Not only the new Alphaville album as a whole can be described as the result of a special collaboration. The parallels between the large-scale project and its elementary gears are unmistakable. This seems to be particularly visible in “Sounds like a Melody”, a song written by Gold and his fellow companions exactly 4 months before the release of “Neuromancer“ by William Gibson in July 1984. That is a quite astonishing coincidence considering the song deals in the virtual reality adventure of two young lovers beaming themselves into the Hitchcock universe of the movie “Thieves like us“. The music itself offers a dreamy look behind the curtain and the dance of opposing commonalities. Orchestra and Alphaville, the skating dancers in the original music video, dream and reality, wish and reality.

 

At the same time, the elegiac orchestration of “Sounds Like a Melody” is like a re-encounter with an old acquaintance: the same voice, the same melody, the familiar arrangement, but a completely new sound body. Already in the original, strings were heard towards the end of the song, giving it a symphonic character. They were arranged by Wolfgang Loos and recorded by an ensemble of the Deutsche Oper Berlin under his direction.

 

“Sounds like a Melody” directly followed Alphavilles debut hit “Big in Japan” in the same year 1984, in Austria even becoming more successful than its predecessor, and with direct Top 10 entries on the entire continent and South Africa. The song is not only directly related to "Big in Japan" and "Forever Young" in terms of its release - like its two neighbours, it brings its very own timbre to Alphaville's legendary debut album.  As a “guilty synth pleasure” of the highest order, the song led Alphaville to a gold record in 1993 and has accompanied the band for almost four decades now.

 

Marian Gold: "When I do interpretations of songs from way back in the history of Alphaville, my voice already knows them. I don't have to wrestle them from it, my mind just follows instead of leading on. It is a process comparable to the method of automatic writing. My singing results from a subconscious interaction, independant of any constraints or purposes of the mind. That is probably the main reason that the passed 4 decades did not leave a significant trace on my vocal performance." 

 

What became Alphaville's second big hit in the almost 40-year-old original as a beat-driven synth number, takes on an almost urgent immediacy with orchestra.

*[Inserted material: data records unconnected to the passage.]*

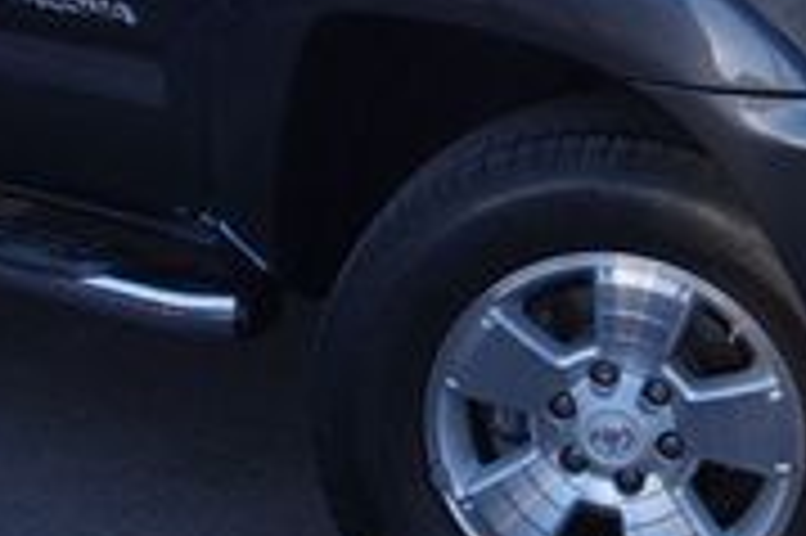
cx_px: 410
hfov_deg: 18.2
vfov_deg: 12.0
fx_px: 2523
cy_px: -23
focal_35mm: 113
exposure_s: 1/80
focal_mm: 21
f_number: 6.3
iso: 100
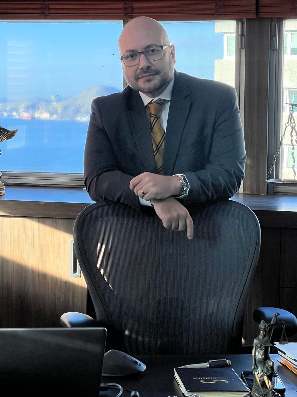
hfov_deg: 15.1
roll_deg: +0.0
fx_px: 1121
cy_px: 205
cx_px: 137
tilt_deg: -4.6
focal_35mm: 98
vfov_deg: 20.0
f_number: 2.8
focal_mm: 9
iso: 50
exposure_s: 1/120
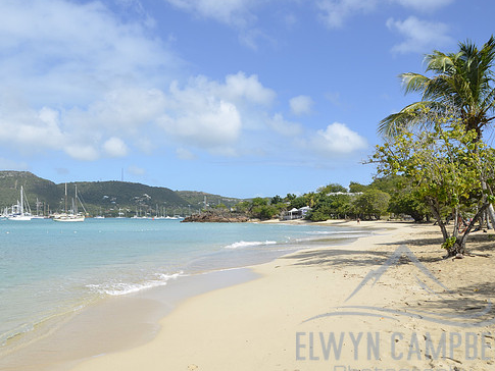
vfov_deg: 45.5
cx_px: 222
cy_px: 184
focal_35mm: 31
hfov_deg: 58.2
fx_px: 443
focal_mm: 18
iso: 100
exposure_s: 1/250
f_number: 8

The offbeat snare in the Alphaville sound of the 80s becomes the relentless, never-ending forward motion of the parade drum. The grandioso of the orchestra finds its climax with the beginning of the last chorus, as if in fulfilment of what Marian Gold wrote four decades ago: “Give me more tragedy, more harmony and fantasy, my dear, and set it alight, just starting that satellite. Set it alight!”

'Sounds Like A Melody - Symphonic Version' is available digitally on all music platforms.